=== Work instruction ===
Extract every line of the records that contains the string "prices". Case counts.

= = = = =

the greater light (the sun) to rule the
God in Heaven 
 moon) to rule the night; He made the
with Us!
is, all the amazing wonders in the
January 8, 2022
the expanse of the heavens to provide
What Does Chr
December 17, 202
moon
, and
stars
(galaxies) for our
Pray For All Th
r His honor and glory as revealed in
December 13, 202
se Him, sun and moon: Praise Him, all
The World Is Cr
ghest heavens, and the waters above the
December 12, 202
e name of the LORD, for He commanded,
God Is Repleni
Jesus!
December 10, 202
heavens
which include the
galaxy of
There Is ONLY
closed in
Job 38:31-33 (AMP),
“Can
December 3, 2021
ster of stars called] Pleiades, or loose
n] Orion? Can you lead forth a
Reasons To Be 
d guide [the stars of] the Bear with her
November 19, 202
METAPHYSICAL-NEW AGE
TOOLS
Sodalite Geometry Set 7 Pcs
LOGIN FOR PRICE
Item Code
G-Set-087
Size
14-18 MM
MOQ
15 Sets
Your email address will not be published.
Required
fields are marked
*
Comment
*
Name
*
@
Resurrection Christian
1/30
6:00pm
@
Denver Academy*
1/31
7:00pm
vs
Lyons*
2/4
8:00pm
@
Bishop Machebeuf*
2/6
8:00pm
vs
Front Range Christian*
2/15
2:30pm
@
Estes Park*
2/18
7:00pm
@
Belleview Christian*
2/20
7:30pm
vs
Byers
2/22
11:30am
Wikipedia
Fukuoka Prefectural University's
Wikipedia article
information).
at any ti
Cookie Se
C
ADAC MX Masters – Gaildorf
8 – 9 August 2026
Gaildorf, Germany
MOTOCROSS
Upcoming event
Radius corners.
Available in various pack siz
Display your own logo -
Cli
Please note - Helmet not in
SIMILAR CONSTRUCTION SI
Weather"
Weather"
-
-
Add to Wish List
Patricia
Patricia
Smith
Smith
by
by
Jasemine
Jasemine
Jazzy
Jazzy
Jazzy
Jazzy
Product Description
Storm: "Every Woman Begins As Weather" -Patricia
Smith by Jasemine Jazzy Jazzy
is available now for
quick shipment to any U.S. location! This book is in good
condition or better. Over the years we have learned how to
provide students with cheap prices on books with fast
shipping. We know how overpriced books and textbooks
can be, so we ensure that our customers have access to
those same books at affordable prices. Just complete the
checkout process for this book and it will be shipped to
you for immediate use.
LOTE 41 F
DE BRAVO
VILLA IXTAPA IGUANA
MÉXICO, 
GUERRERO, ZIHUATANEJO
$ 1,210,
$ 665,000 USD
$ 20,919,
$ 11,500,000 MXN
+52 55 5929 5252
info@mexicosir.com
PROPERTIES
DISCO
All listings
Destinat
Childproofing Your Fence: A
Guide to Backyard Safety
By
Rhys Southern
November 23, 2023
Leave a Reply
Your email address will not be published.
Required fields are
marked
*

= = = = =

=== Answer to this problem ===
provide students with cheap prices on books with fast
those same books at affordable prices. Just complete the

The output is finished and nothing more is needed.